**Data for this exercise**
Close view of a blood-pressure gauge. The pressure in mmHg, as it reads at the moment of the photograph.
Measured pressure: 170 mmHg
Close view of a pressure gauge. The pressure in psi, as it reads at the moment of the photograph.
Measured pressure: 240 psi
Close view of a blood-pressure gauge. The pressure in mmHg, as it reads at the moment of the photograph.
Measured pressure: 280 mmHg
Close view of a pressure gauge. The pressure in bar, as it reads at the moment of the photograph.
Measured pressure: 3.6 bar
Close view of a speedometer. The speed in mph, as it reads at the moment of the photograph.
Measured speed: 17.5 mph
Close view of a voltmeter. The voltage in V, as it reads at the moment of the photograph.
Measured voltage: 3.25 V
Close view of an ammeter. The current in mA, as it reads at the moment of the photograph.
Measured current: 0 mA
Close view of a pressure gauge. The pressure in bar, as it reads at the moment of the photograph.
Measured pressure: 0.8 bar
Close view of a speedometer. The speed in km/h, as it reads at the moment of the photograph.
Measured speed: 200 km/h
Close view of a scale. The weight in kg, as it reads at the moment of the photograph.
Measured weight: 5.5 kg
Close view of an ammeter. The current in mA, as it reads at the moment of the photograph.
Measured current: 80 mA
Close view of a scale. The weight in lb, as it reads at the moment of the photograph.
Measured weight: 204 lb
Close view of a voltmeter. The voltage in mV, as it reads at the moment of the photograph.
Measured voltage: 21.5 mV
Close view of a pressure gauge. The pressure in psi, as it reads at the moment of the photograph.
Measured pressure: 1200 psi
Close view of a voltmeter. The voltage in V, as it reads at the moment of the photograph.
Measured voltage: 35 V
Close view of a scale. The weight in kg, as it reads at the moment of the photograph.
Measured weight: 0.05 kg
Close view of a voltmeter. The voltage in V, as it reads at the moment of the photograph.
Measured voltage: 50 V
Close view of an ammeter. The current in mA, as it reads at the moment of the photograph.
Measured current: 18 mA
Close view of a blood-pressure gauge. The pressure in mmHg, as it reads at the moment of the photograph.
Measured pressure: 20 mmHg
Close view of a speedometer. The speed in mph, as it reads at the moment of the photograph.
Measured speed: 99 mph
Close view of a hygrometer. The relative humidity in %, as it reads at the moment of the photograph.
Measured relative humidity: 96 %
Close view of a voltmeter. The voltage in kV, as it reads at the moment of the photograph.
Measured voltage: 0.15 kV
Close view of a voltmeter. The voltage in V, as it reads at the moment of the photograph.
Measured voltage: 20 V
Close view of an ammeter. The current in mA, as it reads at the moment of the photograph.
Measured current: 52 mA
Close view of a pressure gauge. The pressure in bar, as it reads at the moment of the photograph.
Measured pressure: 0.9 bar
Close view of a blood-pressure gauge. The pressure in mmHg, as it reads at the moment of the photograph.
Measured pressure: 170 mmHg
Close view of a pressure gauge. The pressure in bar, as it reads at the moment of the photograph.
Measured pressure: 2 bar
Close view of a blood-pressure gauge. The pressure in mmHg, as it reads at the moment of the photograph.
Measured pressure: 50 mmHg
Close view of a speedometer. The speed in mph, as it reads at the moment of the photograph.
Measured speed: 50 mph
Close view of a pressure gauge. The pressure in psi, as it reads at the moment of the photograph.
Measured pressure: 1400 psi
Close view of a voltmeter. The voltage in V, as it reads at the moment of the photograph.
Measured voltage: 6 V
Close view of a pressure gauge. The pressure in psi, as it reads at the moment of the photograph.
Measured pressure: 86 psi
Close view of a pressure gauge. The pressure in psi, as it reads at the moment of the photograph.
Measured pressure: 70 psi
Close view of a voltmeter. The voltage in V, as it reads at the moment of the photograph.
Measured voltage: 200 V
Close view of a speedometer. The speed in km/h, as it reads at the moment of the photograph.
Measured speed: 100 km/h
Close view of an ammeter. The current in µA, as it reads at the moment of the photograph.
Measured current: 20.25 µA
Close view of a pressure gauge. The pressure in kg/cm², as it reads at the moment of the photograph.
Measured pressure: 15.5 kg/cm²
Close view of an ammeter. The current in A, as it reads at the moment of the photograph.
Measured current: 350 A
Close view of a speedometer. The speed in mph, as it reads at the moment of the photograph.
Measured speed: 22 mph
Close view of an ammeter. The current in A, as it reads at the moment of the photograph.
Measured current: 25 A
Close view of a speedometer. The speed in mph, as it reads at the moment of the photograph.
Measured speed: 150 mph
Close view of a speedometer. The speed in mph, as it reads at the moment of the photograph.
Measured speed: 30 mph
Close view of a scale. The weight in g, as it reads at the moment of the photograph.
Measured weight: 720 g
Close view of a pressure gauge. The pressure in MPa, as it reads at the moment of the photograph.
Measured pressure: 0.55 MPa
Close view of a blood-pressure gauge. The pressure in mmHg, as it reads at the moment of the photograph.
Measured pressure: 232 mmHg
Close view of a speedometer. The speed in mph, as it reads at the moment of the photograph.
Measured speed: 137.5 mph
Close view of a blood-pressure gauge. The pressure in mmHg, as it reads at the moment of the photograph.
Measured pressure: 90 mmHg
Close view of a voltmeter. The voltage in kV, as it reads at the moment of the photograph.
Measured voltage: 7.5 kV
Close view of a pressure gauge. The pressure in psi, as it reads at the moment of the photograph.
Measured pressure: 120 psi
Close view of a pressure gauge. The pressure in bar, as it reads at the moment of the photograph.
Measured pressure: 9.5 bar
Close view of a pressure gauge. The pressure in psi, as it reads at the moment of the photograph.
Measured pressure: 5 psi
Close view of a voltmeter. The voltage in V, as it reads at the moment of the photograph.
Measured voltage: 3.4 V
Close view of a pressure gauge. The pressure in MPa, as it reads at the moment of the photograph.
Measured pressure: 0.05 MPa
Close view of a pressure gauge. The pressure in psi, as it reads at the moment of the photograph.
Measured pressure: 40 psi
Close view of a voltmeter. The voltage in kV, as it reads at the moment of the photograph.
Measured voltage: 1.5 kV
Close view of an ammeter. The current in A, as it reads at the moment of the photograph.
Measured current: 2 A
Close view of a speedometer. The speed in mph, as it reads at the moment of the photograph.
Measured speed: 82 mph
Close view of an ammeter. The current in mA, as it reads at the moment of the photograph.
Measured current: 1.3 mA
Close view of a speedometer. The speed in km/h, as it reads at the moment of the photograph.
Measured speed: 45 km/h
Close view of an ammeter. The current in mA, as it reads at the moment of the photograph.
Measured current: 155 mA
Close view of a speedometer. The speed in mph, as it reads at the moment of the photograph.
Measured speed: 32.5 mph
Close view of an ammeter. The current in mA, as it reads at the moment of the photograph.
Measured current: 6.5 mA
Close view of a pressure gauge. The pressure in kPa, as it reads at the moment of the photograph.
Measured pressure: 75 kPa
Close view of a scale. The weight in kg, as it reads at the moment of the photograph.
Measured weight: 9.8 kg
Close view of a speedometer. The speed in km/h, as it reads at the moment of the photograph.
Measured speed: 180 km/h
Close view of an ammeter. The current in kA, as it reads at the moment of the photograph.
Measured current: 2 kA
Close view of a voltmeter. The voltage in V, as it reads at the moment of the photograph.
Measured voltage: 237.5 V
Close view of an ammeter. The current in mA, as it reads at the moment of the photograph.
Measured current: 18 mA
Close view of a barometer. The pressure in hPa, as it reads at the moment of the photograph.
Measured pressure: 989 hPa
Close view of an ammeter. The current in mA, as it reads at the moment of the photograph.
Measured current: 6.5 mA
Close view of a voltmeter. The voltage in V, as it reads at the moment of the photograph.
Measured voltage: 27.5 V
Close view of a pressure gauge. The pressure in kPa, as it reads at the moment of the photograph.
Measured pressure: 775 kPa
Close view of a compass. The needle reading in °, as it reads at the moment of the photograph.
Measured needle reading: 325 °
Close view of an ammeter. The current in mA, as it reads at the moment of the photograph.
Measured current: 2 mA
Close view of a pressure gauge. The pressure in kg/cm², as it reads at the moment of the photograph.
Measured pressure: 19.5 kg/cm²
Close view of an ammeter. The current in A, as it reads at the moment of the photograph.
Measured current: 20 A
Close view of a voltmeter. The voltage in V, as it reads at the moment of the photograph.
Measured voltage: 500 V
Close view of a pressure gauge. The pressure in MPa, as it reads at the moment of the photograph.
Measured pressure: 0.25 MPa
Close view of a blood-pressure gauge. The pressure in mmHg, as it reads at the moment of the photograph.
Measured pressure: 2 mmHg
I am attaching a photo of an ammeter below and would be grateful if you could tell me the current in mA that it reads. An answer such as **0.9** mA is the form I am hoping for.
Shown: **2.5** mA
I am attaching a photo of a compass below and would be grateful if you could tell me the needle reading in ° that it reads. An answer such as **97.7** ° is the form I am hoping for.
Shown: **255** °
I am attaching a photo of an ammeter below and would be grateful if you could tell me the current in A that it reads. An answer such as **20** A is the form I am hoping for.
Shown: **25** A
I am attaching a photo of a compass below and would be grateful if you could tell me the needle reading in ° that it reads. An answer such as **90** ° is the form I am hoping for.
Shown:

**Directions**
Can you print the records word for word, beginning with their first line and continuing through the line that contains "Measured pressure: 240 psi", with both of those lines included?

**Result**
Close view of a blood-pressure gauge. The pressure in mmHg, as it reads at the moment of the photograph.
Measured pressure: 170 mmHg
Close view of a pressure gauge. The pressure in psi, as it reads at the moment of the photograph.
Measured pressure: 240 psi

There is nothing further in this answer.